Ukraine: Fortdauernde Stromausfälle und diplomatische Bemühungen gegen die Krise
Hunderttausende Haushalte in der Ukraine sind weiterhin ohne Strom, bedingt durch anhaltende Drohnen- und Raketenangriffe aus Russland, wie Präsident Wolodymyr Selenskyj mitteilt. Die Situation bleibt angespannt, insbesondere in den stark betroffenen Regionen Mykolajiw, Odessa, Cherson, Tschernihiw, Donezk, Sumy und Dnipropetrowsk, erklärte Selenskyj auf Telegram. Die Nacht war erneut von Angriffen geprägt, die zu weiteren Verletzten führten, während die Bemühungen zur Wiederherstellung der Wärme- und Wasserversorgung in vollem Gange sind.

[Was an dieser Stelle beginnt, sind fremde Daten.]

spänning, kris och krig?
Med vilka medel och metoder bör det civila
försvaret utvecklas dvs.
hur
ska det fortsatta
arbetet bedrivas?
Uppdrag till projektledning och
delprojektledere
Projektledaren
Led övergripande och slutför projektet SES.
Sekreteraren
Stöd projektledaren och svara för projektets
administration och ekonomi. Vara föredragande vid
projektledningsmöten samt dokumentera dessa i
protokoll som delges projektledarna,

Vor bevorstehenden Verhandlungen in Berlin, bei denen Vertreter der USA und europäischer Staaten anwesend sind, beschuldigte Selenskyj die russische Regierung, der Ukraine weiterhin schweren Schaden zufügen zu wollen. Innerhalb einer Woche wurden über 1500 Angriffsdrohnen, fast 900 gelenkte Flugbomben und 46 verschiedene Raketen auf das Land abgefeuert. Selenskyj unterstrich die Dringlichkeit der Lage mit einem weiteren Video, das die verheerenden Auswirkungen der Angriffe dokumentiert.

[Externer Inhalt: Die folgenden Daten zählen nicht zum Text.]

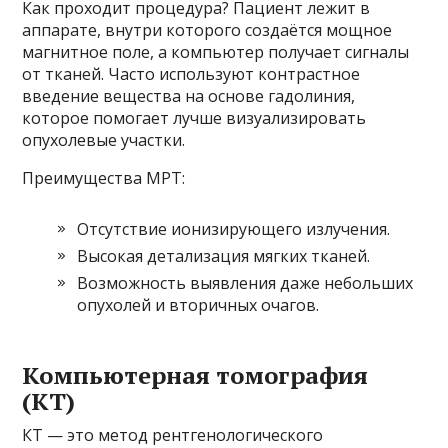
Как проходит процедура? Пациент лежит в
аппарате, внутри которого создаётся мощное
магнитное поле, а компьютер получает сигналы
от тканей. Часто используют контрастное
введение вещества на основе гадолиния,
которое помогает лучше визуализировать
опухолевые участки.
Преимущества МРТ:
Отсутствие ионизирующего излучения.
Высокая детализация мягких тканей.
Возможность выявления даже небольших
опухолей и вторичных очагов.
Компьютерная томография
(КТ)
КТ — это метод рентгенологического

Heute trifft Selenskyj in Berlin auf Bundeskanzler Friedrich Merz, um über den Krieg zu diskutieren. Dabei betonte er die Notwendigkeit eines gerechten Friedens und die Bereitschaft zur konstruktiven Zusammenarbeit. In den kommenden Tagen sind intensive diplomatische Bestrebungen geplant, die aus Selenskyjs Sicht von entscheidender Bedeutung sind, um positive Ergebnisse zu erzielen. Er vertraut auf die Unterstützung der internationalen Partner und hebt hervor, dass die Ukraine weiterhin dringend mehr Flugabwehrsysteme benötigt, die bereits versprochen wurden. Der Widerstand gegen den russischen Angriffskrieg dauert nun schon fast vier Jahre an.